The "new trend" of females and juveniles coming back from Middle East war zones means European countries must find special methods of dealing with them, said Michele Coninsx, president of the EU judicial agency Eurojust.

The issue is a growing concern for European countries as IS is in retreat across Iraq and Syria in the face of US- backed forces.

"We see that females and young children are coming back to Europe and they need special attention," Coninsx told a European Parliament committee as she released a report on the issue.
 

Debate among EU states on the issue was complicated because the fact that an individual returning from IS-held areas is a woman or child does not in itself mean they cannot pose a security risk, Coninsx said.

"It is not because you are a child or because you are a female that you are not dangerous.
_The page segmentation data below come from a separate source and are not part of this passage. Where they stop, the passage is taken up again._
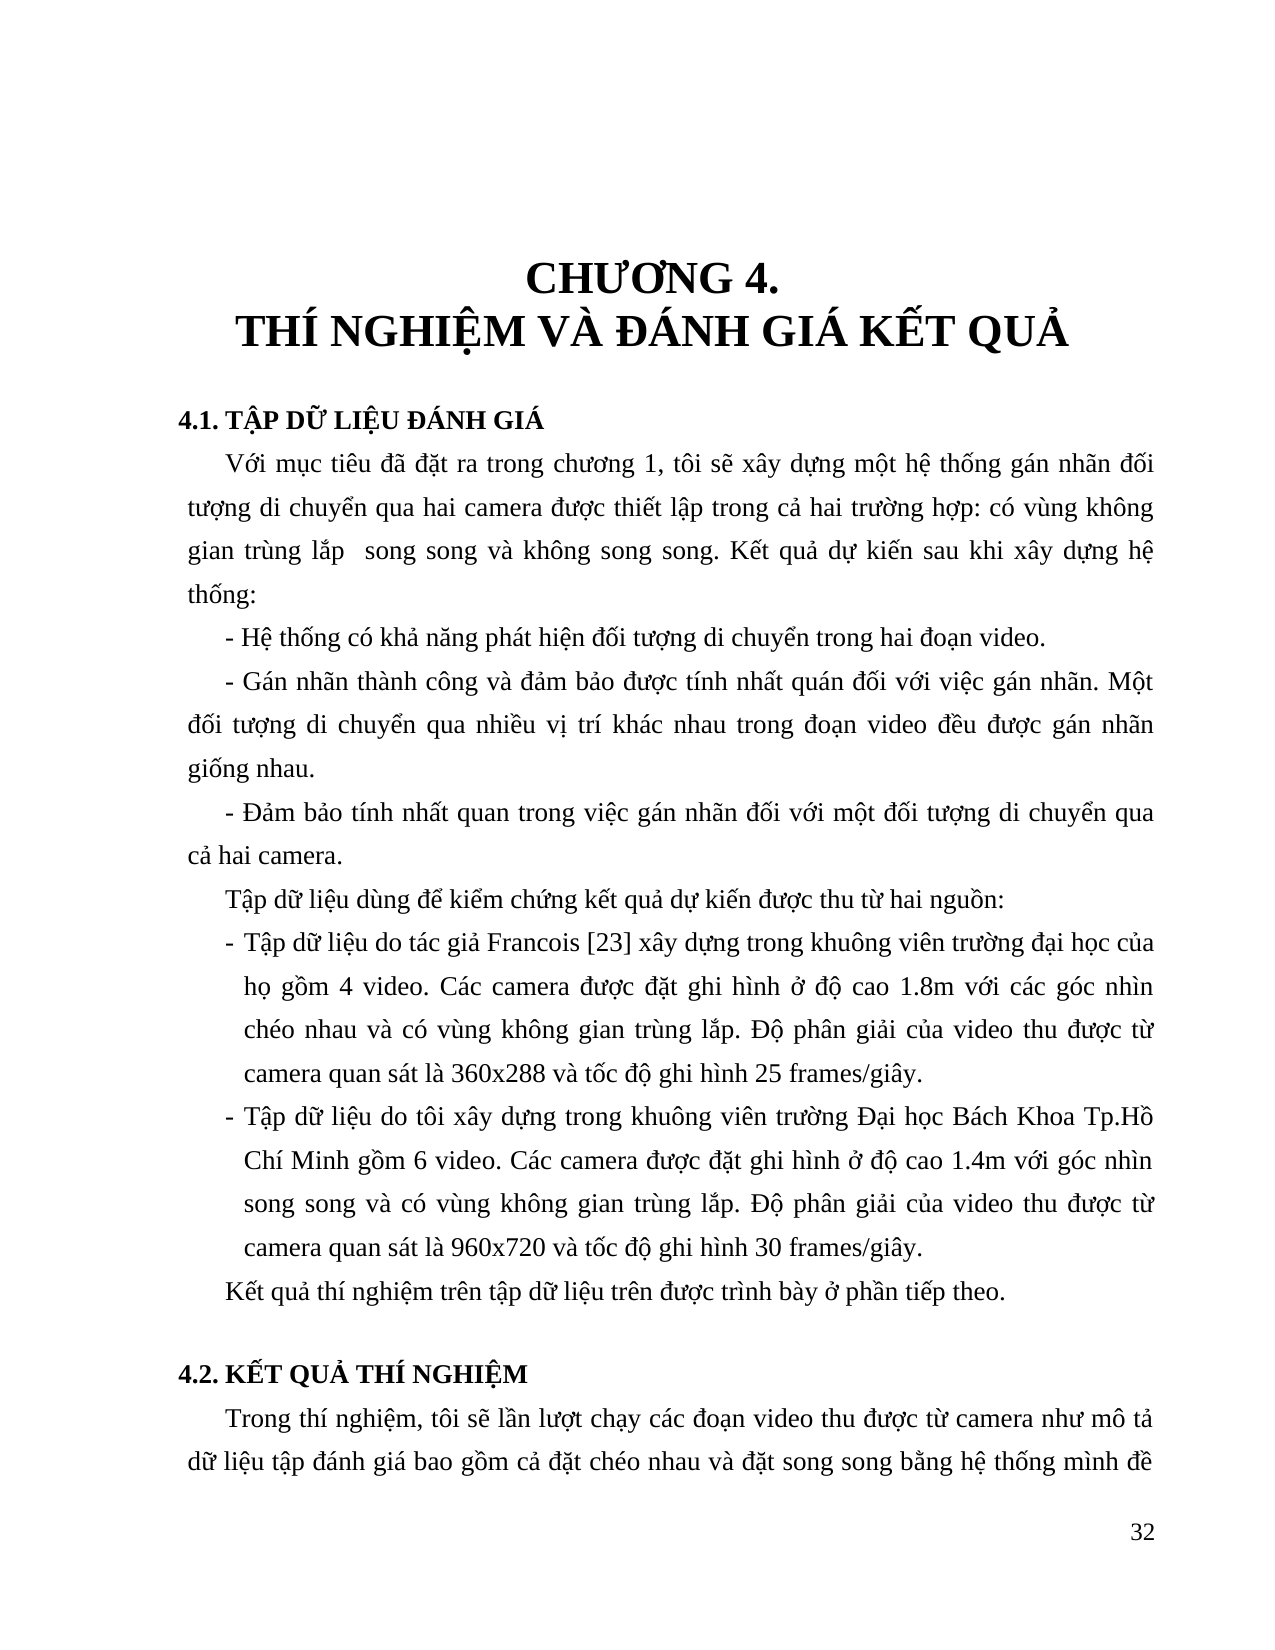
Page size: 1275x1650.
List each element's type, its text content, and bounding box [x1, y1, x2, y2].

text - Gán nhãn thành công và đảm bảo được tính nhất quán đối với việc gán nhãn. Một đối tượng di chuyển qua nhiều vị trí khác nhau trong đoạn video đều được gán nhãn giống nhau. [187, 665, 1155, 783]
list Tập dữ liệu do tôi xây dựng trong khuông viên trường Đại học Bách Khoa Tp.Hồ Chí Minh gồm 6 video. Các camera được đặt ghi hình ở độ cao 1.4m với góc nhìn song song và có vùng không gian trùng lắp. Độ phân giải của video thu được từ camera quan sát là 960x720 và tốc độ ghi hình 30 frames/giây. [225, 1100, 1155, 1262]
subtitle CHƯƠNG 4. [150, 251, 1155, 303]
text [187, 1402, 1155, 1477]
subtitle THÍ NGHIỆM VÀ ĐÁNH GIÁ KẾT QUẢ [150, 303, 1155, 356]
text Với mục tiêu đã đặt ra trong chương 1, tôi sẽ xây dựng một hệ thống gán nhãn đối tượng di chuyển qua hai camera được thiết lập trong cả hai trường hợp: có vùng không gian trùng lắp song song và không song song. Kết quả dự kiến sau khi xây dựng hệ thống: [187, 447, 1155, 609]
text Tập dữ liệu dùng để kiểm chứng kết quả dự kiến được thu từ hai nguồn: [187, 883, 1155, 914]
text - Hệ thống có khả năng phát hiện đối tượng di chuyển trong hai đoạn video. [187, 621, 1155, 653]
list Tập dữ liệu do tác giả Francois [23] xây dựng trong khuông viên trường đại học của họ gồm 4 video. Các camera được đặt ghi hình ở độ cao 1.8m với các góc nhìn chéo nhau và có vùng không gian trùng lắp. Độ phân giải của video thu được từ camera quan sát là 360x288 và tốc độ ghi hình 25 frames/giây. [225, 926, 1155, 1088]
list TẬP DỮ LIỆU ĐÁNH GIÁ [178, 404, 1155, 435]
list KẾT QUẢ THÍ NGHIỆM [178, 1358, 1155, 1389]
list Kết quả thí nghiệm trên tập dữ liệu trên được trình bày ở phần tiếp theo. [225, 1274, 1155, 1306]
text - Đảm bảo tính nhất quan trong việc gán nhãn đối với một đối tượng di chuyển qua cả hai camera. [187, 796, 1155, 870]
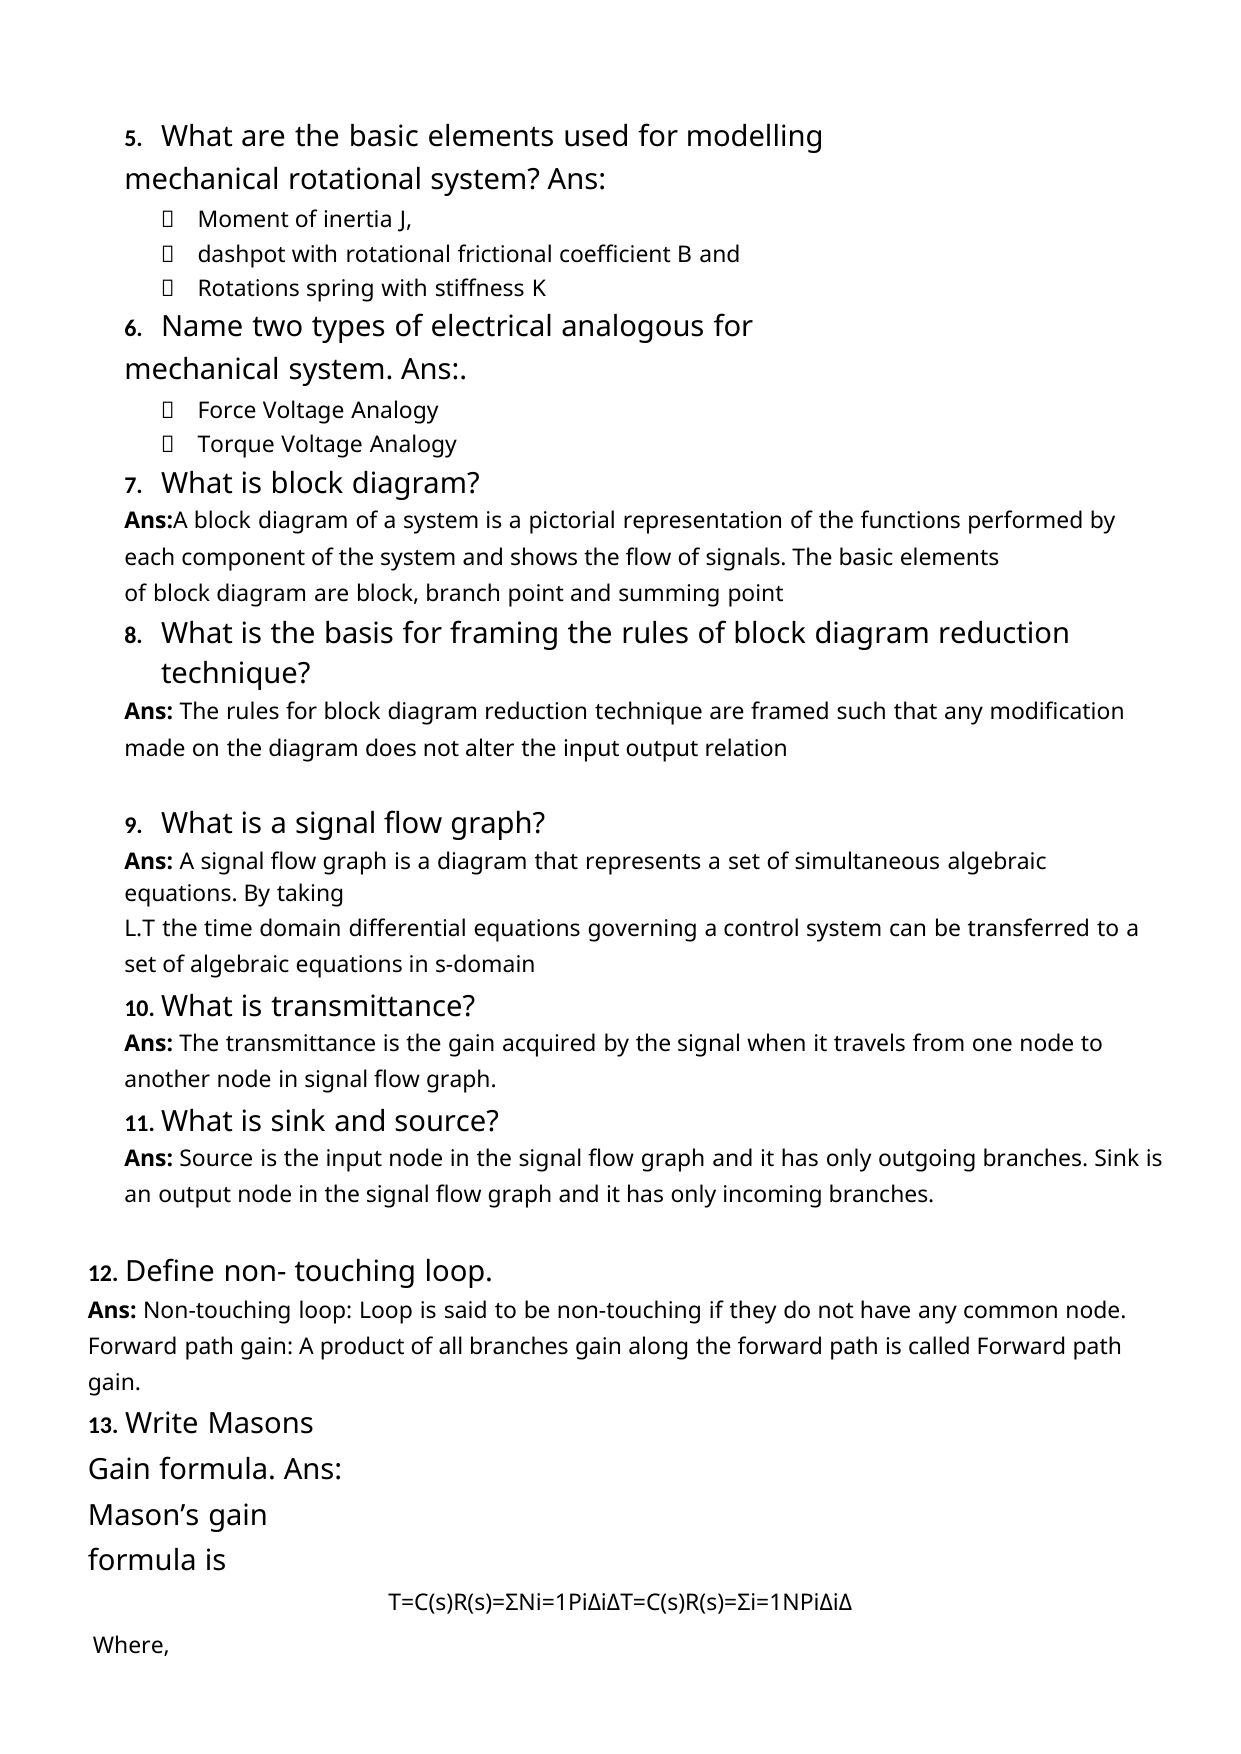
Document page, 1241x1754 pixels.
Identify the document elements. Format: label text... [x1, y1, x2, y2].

text Ans: The rules for block diagram reduction technique are framed such that any modification made on the diagram does not alter the input output relation [124, 695, 1165, 763]
subtitle What is block diagram? [124, 462, 1165, 502]
text of block diagram are block, branch point and summing point [124, 576, 1165, 608]
subtitle Define non- touching loop. [88, 1250, 1165, 1290]
text Ans: The transmittance is the gain acquired by the signal when it travels from one node to another node in signal flow graph. [124, 1027, 1165, 1094]
text Where, [93, 1629, 1165, 1661]
list Force Voltage Analogy [161, 394, 1165, 425]
list dashpot with rotational frictional coefficient B and [161, 237, 1165, 269]
list Rotations spring with stiffness K [161, 272, 1165, 303]
subtitle Name two types of electrical analogous for mechanical system. Ans:. [124, 306, 759, 388]
subtitle What is the basis for framing the rules of block diagram reduction technique? [124, 612, 1165, 692]
list Torque Voltage Analogy [161, 428, 1165, 459]
text Ans: Source is the input node in the signal flow graph and it has only outgoing branches. Sink is an output node in the signal flow graph and it has only incoming branches. [124, 1142, 1165, 1210]
subtitle What is sink and source? [124, 1100, 1165, 1139]
text Ans: A signal flow graph is a diagram that represents a set of simultaneous algebraic equations. By taking [124, 845, 1165, 908]
list Moment of inertia J, [161, 203, 1165, 234]
subtitle Write Masons Gain formula. Ans: Mason’s gain formula is [88, 1403, 372, 1579]
subtitle What is transmittance? [124, 985, 1165, 1024]
text Ans: Non-touching loop: Loop is said to be non-touching if they do not have any common node. Forward path gain: A product of all branches gain along the forward path is called Forward path gain. [88, 1294, 1165, 1397]
text L.T the time domain differential equations governing a control system can be transferred to a set of algebraic equations in s-domain [124, 912, 1144, 979]
subtitle What are the basic elements used for modelling mechanical rotational system? Ans: [124, 115, 914, 198]
subtitle What is a signal flow graph? [124, 803, 1165, 842]
text T=C(s)R(s)=ΣNi=1PiΔiΔT=C(s)R(s)=Σi=1NPiΔiΔ [138, 1586, 1102, 1617]
text Ans:A block diagram of a system is a pictorial representation of the functions performed by each component of the system and shows the flow of signals. The basic elements [124, 504, 1144, 572]
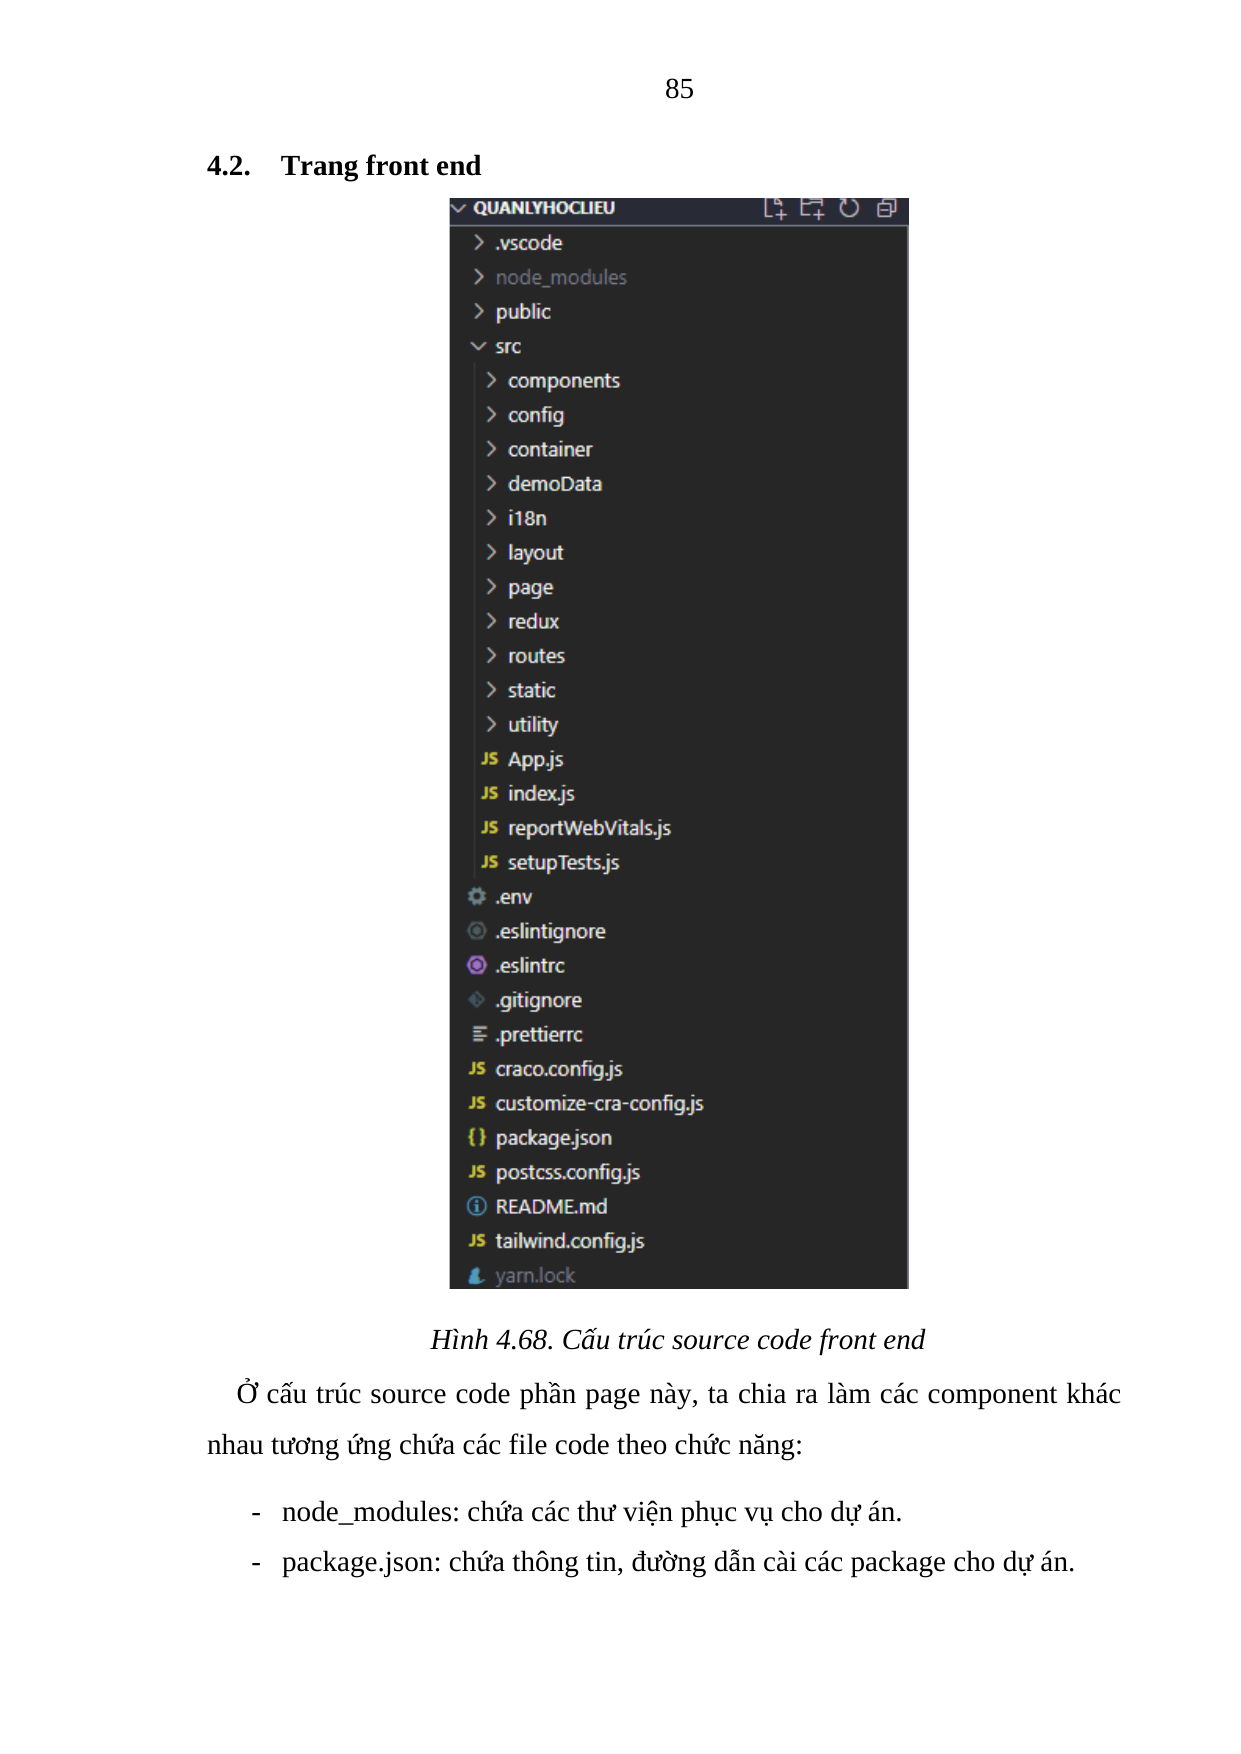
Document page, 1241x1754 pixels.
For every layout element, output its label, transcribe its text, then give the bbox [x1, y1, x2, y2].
If you have the terrorist intent, and the capacity, and if you have both at the same time, you constitute a danger," said Coninsx, a former Belgian prosecutor.

The situation with children was especially sensitive, and one that European juvenile criminal justice systems would have to start adapting to, Coninsx said.

"Minors coming back as victims must be taken care of in a very well adapted way," she said.

But even for young people turned into "killing machines" in the brutal conditions in IS territory "must also be taken care of in the best possible way," she added.

As for women returning to Europe from Middle East conflict zones, those with a criminal or terror-related past can become "super dangerous," Coninsx added.

But she highlighted the uneven legal ground in Europe, with some but not all member states punishing female returnees after only having cooked for or helped male jihadists in other ways.

"The mere fact of being a bride of a foreign terrorist fighter is not punished overall but we see slight differences," she said.

Returns of male fighters however "do not seem to be increasing" despite IS losses in Mosul in Iraq and its spiritual capital of Raqa in Syria, she said.

"On the contrary, we see more chance that they are going to be relocated in the war zones and there will be shifts from Syria, Iraq to other regions in the neighbourhood," Coninsx said.

Officials say at least 5,000 European nationals are believed to have travelled to Syria and Iraq to join the Islamic State and other extremist groups.